START Given records

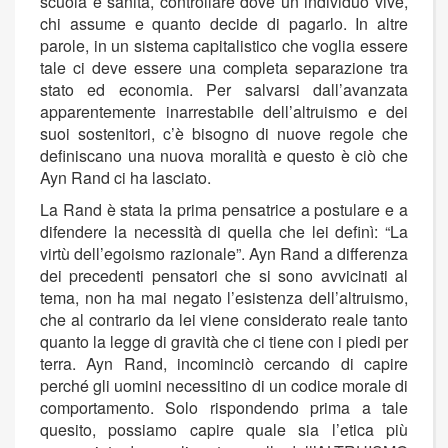
scuola e sanità, controllare dove un individuo vive,
chi assume e quanto decide di pagarlo. In altre
parole, in un sistema capitalistico che voglia essere
tale ci deve essere una completa separazione tra
stato ed economia. Per salvarsi dall’avanzata
apparentemente inarrestabile dell’altruismo e dei
suoi sostenitori, c’è bisogno di nuove regole che
definiscano una nuova moralità e questo è ciò che
Ayn Rand ci ha lasciato.
La Rand è stata la prima pensatrice a postulare e a
difendere la necessità di quella che lei definì: “La
virtù dell’egoismo razionale”. Ayn Rand a differenza
dei precedenti pensatori che si sono avvicinati al
tema, non ha mai negato l’esistenza dell’altruismo,
che al contrario da lei viene considerato reale tanto
quanto la legge di gravità che ci tiene con i piedi per
terra. Ayn Rand, incominciò cercando di capire
perché gli uomini necessitino di un codice morale di
comportamento. Solo rispondendo prima a tale
quesito, possiamo capire quale sia l’etica più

END Given records

▶ Work task: Go through the entries above and count the lines containing "prima". Give the number only.

▶ Exercise answer: 2